Leben lernen nach Gurdjieff
Georg Iwanowitsch Gurdjieff (1866-1949) hatte die transformierende Suche nach dem wahren, voll erwachten Menschen zu seinem Anliegen gemacht. Die Menschen sind blind für das, was wirklich ist, hatte er festgestellt. Sie gehen schlafwandelnd durchs Leben, ihr Denken und Handeln laufen weitgehend automatenhaft, vorprogrammiert ab. Sie sind nicht wirklich Herren ihrer selbst, sind nicht wirklich präsent an ihrem aktuellen Platz im Leben. Sie schlafen, merken es aber nicht. Deshalb verstand sich und betätigte sich Gurdjieff als unbequemer „Wachrüttler“.

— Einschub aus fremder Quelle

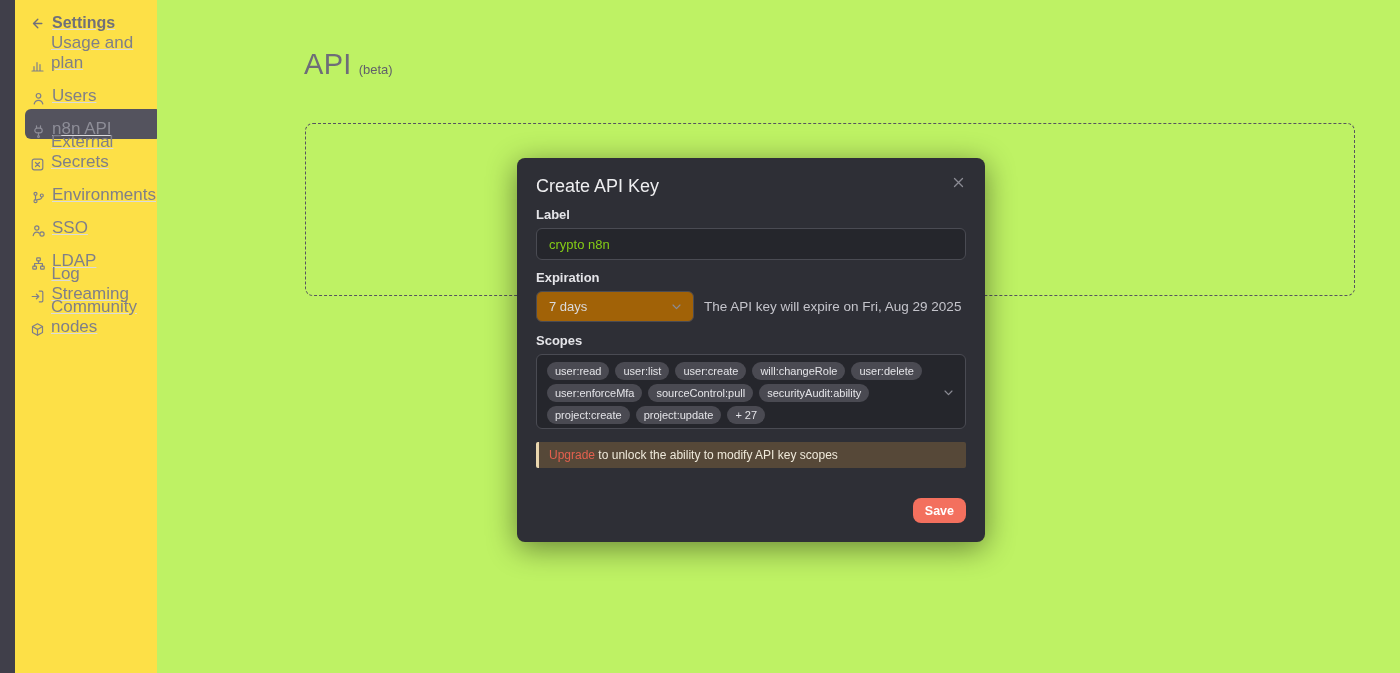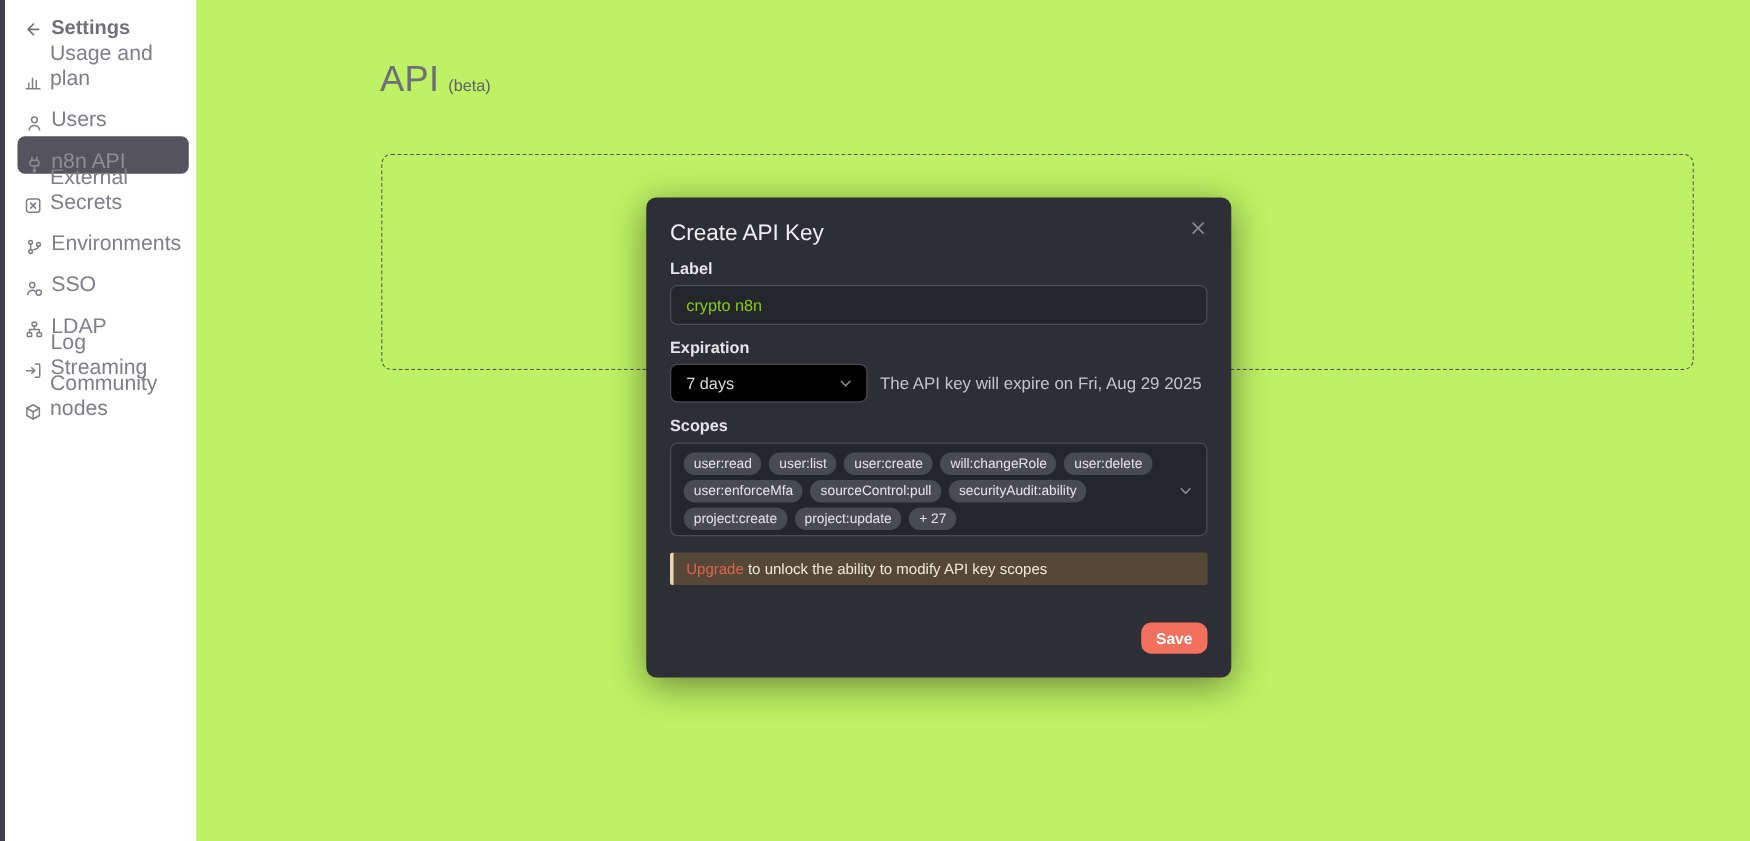--- a/index.html
+++ b/index.html
@@ -6,22 +6,23 @@
   html,body { width:1400px; height:673px; overflow:hidden; }
   body {
     font-family:"Liberation Sans", sans-serif;
     background:#403f4a;
     position:relative;
     color:#dadadd;
   }
 
   
   .sidebar {
-    position:absolute; left:4px; top:0; bottom:0; width:157px;
-    background:#ffffff;
+    position:absolute; left:15px; top:0; bottom:0; width:157px;
+    background:#fde047;
+    text-decoration:underline;
   }
   .side-header {
     display:flex; align-items:center; gap:8px;
     padding:12px 0 0 14px; height:34px;
     color:#70707a;
   }
   .side-header .back { display:flex; color:#70707a; cursor:pointer; }
   .side-title { font-size:16px; font-weight:700; color:#70707a; }
   .side-nav { margin-top:9px; }
   .side-item {
@@ -58,21 +59,21 @@
   }
   .field-label { display:block; font-size:13px; font-weight:600; color:#e4e4e8; line-height:16px; margin-bottom:5px; }
   .text-input {
     width:430px; height:32px; margin-bottom:10px;
     background:#25262c; border:1px solid #4a4b53; border-radius:6px;
     color:#84cc16; font-size:13px; padding:0 12px;
     font-family:"Liberation Sans", sans-serif;
   }
   .exp-row { display:flex; align-items:center; margin-bottom:11px; }
   .select {
-    width:158px; height:31px; background:#000000;
+    width:158px; height:31px; background:#a16207;
     border:1px solid #4a4b53; border-radius:6px;
     display:flex; align-items:center; justify-content:space-between;
     padding:0 10px 0 12px; cursor:pointer;
   }
   .select-value { font-size:13px; color:#dadadd; }
   .select .chev { display:flex; color:#8b8b94; }
   .exp-helper { margin-left:10px; font-size:13.5px; color:#c4c4cb; }
 
   .scopes-box {
     position:relative; width:430px; height:75px; margin-bottom:13px;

Der Mensch ist ein Gewohnheitstier, sagt der Volksmund. Wie wahr! Unsere Wahrnehmungen, Gefühle, Gedanken und Reaktionen hinterlassen Spuren nicht nur im Bewusstsein, sondern auch in unserem Gehirn. Das Gehirn arbeitet, wie die aktuelle Hirnforschung zeigt, äußerst rationell: Neue Reize werden, wenn sie nicht mit voller Aufmerksamkeit und Neugier aufgenommen werden, automatisch vom Gehirn in Bezug gesetzt zu früheren Reizen mit oberflächlich ähnlichem Muster und in die bereits bestehende neuronale Schublade gepackt, statt den Aufbau neuer neuronaler Vernetzungen anzustoßen. Wie der Psychologe Daniel J. Siegel in Das achtsame Gehirn (Arbor, 2007) einleuchtend zeigt, liegt es in unserer Hand zu entscheiden, ob unser Gehirn andauernd auf Sparflamme arbeitet und lediglich bereits angelegte neuronale Strukturen nutzt oder durch die Praxis des achtsamen Gewahrseins differenzierter zu arbeiten und zu wachsen lernt. Das kreative Potenzial des Gehirns ist also gegeben, und wir sind in Bezug auf unsere Wahrnehmungen und Reaktionen nicht zwingend festgelegt auf einmal angelegte Gehirnstrukturen; aber um „aufzuwachen“ und die Fülle des Lebens in voller Tiefe und Intensität zu erfahren, ist es notwendig, unser Bewusstsein optimal zu nutzen.